The Goldman Sachs case (C595/18), to control or not, that’s the question
Goldman Sachs has to pay 37,3 million Euro because it invested in a later to appear cartelist (Prysmian). The EU’s top court upheld last week an earlier European Commission decision (2014) and the consecutive EU lower-tier court decision in 2018.
What is remarkable in this decision is not that Prysmian was found to be guilty of forming a decade long lasting cartel together with other producers of high-voltage cables. It is neither remarkable that Goldman Sachs was fined for the period of 2005 till 2007 since Goldman Sachs held 100% of the voting rights in this period. Under EU law a parent company that owns 100% of a subsidiary can be presumed liable for its conduct. So nothing new there either.
What was remarkable in the EC decision of 2014 was that Goldman Sachs was also held accountable for the consecutive period of two years, from 2007-2009, although it only held a mere 32% of the shares of Prysmian in this period. The commission argued that despite holding the minority of shares, Goldman Sachs still had a decisive influence over the Prysmian board.

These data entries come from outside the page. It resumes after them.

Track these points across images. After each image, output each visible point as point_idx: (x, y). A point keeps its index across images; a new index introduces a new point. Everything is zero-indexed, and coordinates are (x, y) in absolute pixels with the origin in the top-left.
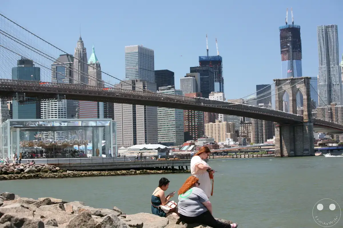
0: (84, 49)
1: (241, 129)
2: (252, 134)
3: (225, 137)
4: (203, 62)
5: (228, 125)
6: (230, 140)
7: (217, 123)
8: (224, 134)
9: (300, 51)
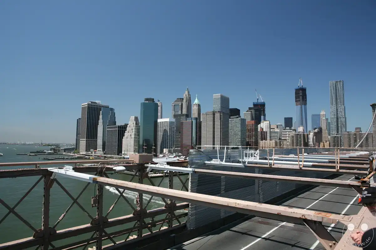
0: (189, 95)
4: (255, 105)
9: (306, 101)
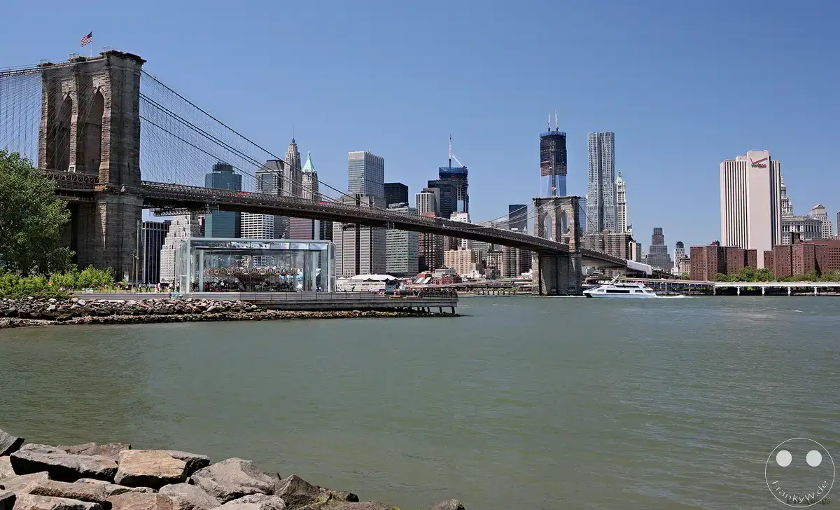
0: (297, 154)
1: (489, 259)
2: (502, 265)
3: (468, 268)
4: (443, 174)
5: (473, 253)
6: (476, 272)
7: (460, 250)
8: (468, 264)
9: (565, 165)
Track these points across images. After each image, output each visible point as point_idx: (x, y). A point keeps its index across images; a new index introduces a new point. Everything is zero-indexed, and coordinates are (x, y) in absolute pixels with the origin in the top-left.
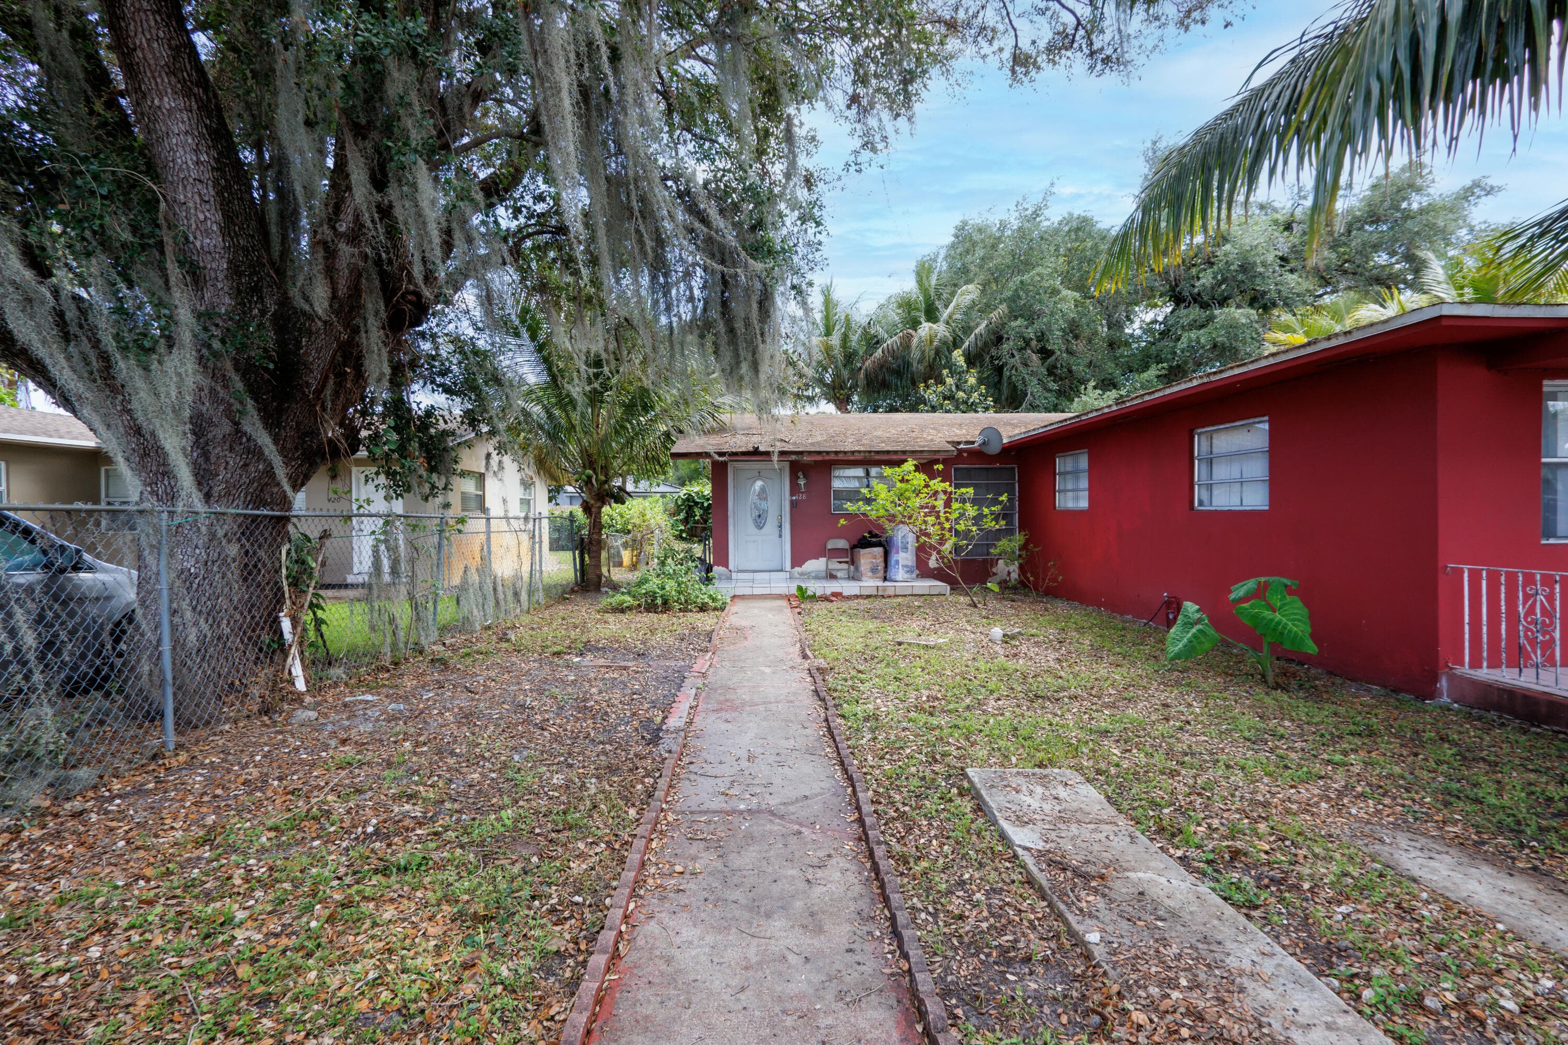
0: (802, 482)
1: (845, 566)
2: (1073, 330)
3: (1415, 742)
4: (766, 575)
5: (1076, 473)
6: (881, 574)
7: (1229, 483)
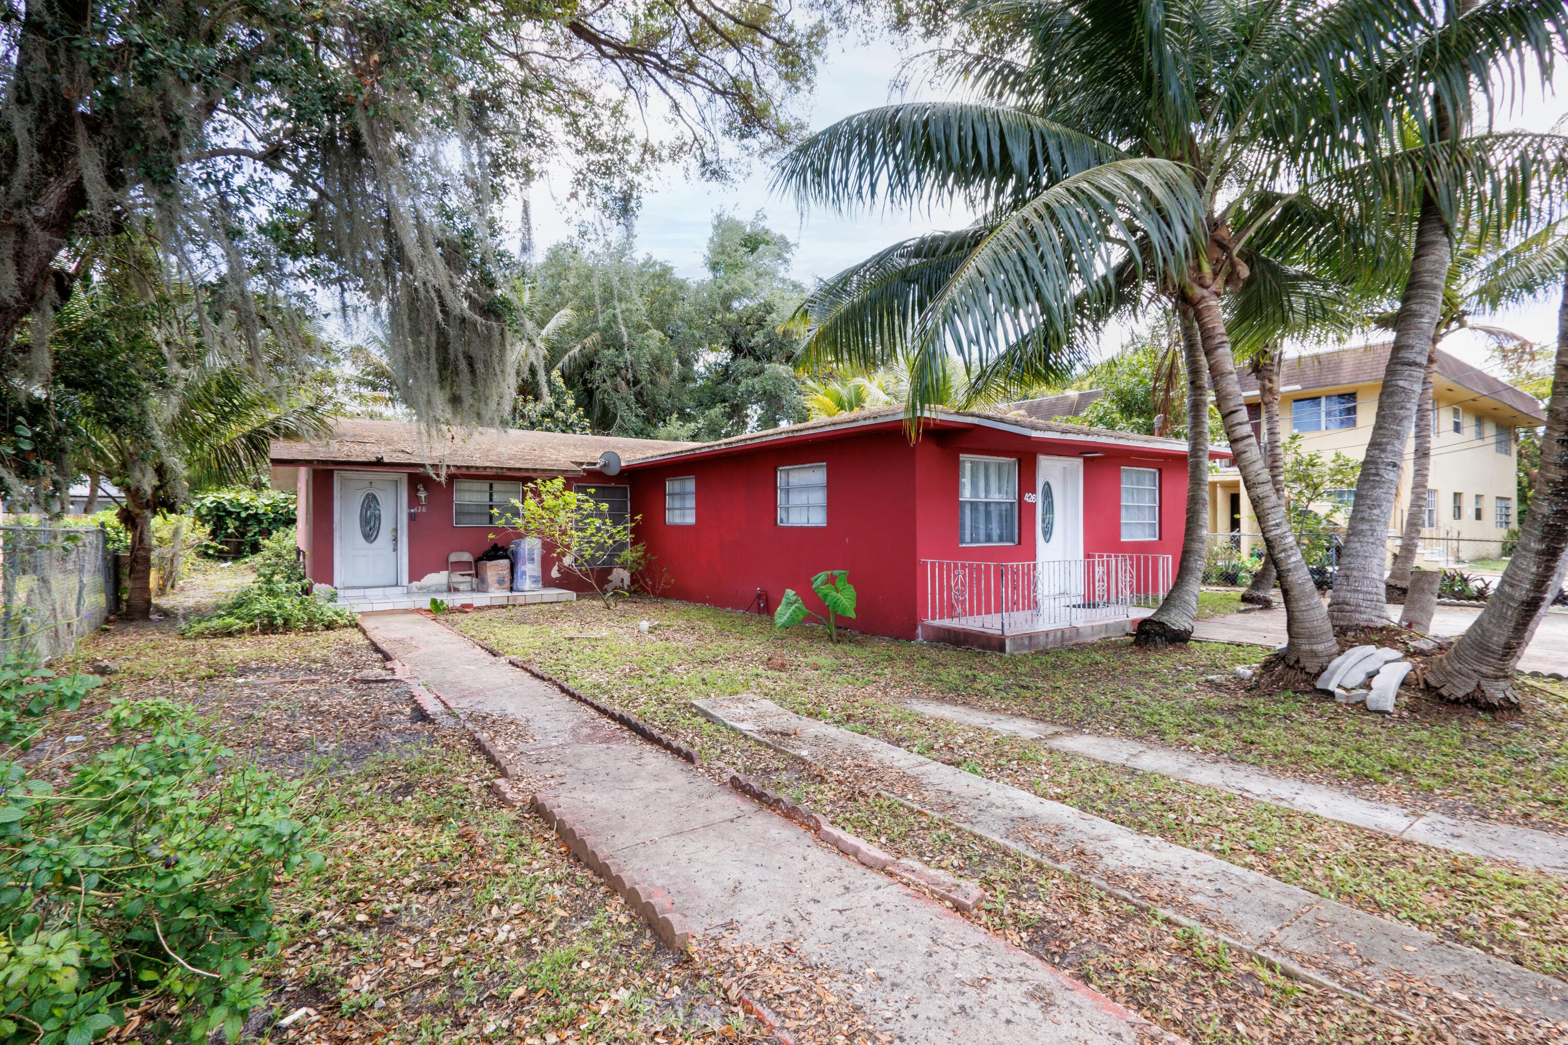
0: (422, 495)
1: (468, 579)
2: (657, 363)
3: (910, 661)
4: (380, 591)
5: (683, 495)
6: (507, 584)
7: (800, 507)
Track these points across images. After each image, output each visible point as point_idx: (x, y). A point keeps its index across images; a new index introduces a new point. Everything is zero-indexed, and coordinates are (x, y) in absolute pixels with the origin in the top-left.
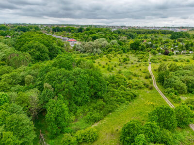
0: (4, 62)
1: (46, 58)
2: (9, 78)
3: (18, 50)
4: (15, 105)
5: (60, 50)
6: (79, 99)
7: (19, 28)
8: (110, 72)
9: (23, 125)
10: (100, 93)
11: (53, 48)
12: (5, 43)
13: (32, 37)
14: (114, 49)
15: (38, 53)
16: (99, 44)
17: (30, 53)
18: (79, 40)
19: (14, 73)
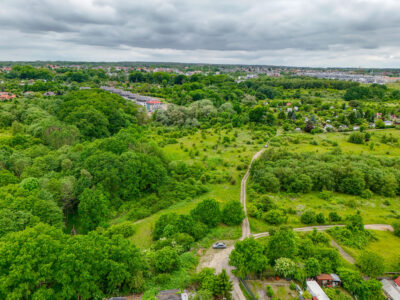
0: (39, 139)
1: (103, 134)
2: (43, 162)
3: (62, 120)
4: (45, 191)
5: (128, 121)
6: (125, 192)
7: (70, 75)
8: (192, 158)
9: (51, 211)
10: (153, 185)
11: (117, 118)
12: (43, 107)
13: (86, 98)
14: (221, 119)
15: (90, 126)
16: (197, 111)
17: (78, 126)
18: (170, 100)
19: (49, 156)
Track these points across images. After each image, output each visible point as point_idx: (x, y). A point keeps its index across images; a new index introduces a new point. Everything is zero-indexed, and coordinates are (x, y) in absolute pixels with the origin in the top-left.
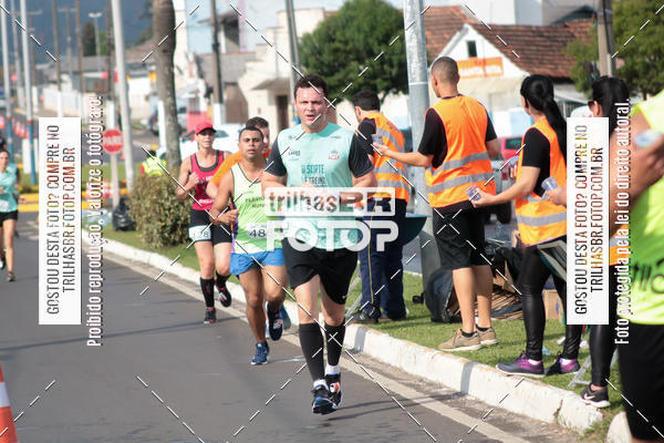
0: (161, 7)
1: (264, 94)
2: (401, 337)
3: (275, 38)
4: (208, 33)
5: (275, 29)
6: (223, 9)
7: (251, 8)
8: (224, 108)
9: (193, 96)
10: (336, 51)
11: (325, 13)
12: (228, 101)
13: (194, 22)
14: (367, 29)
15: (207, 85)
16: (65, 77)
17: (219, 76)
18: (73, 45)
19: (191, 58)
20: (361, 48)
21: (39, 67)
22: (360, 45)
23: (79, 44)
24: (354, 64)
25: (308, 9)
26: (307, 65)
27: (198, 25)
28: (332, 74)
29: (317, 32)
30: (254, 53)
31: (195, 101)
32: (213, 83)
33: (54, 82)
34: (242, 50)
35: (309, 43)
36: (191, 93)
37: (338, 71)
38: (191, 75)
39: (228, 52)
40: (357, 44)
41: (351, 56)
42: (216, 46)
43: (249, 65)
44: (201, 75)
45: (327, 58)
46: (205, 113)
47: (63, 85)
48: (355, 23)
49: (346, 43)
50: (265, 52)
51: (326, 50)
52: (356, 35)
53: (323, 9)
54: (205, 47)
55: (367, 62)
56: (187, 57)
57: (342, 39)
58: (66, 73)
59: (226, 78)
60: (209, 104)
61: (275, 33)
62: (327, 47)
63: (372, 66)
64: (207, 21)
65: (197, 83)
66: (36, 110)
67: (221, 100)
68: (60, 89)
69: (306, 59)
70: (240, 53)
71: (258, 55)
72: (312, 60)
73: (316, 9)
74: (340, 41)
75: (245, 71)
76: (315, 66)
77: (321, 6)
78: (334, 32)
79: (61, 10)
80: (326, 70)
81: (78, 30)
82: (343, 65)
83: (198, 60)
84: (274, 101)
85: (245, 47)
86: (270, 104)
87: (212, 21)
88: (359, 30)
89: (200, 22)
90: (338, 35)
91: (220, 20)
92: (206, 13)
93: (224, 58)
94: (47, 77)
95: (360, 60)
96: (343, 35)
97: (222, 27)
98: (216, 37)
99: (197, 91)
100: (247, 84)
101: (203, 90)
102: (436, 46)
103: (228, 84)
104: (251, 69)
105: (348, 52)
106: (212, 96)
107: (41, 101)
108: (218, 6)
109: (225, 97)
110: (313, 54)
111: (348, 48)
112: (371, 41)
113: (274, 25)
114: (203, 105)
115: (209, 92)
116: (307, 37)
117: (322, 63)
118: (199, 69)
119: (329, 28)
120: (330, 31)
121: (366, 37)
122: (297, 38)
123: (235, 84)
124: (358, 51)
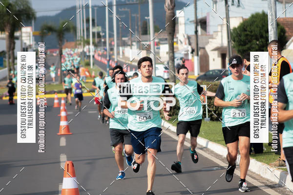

Those who follow this case were interested to hear what the EU court would decide on exactly this issue, where Goldman Sachs argued before the court that it held only three directors in the 10-strong board of Prysmian that were employees of a Goldman Sachs related company.
The court would not have it. It held: “The relevance of personal links lie in the fact that they may suggest that a person, although active of a given company, actually pursues, in view of his or her links, with another company, the interests of the latter…That may also be the case where a person who sits on a board of directors of a company is connected to another company by means of “previous advisory services” or “consultancy agreements”.
Although we do not exactly know what happened here, since the circumstances were deemed confidential we do conclude that investors should be very careful in their decisions to control a board. If you do have control, albeit indirectly, you better be aware of this possible liability and have an antitrust compliance program in place or refrain from decisive control at all.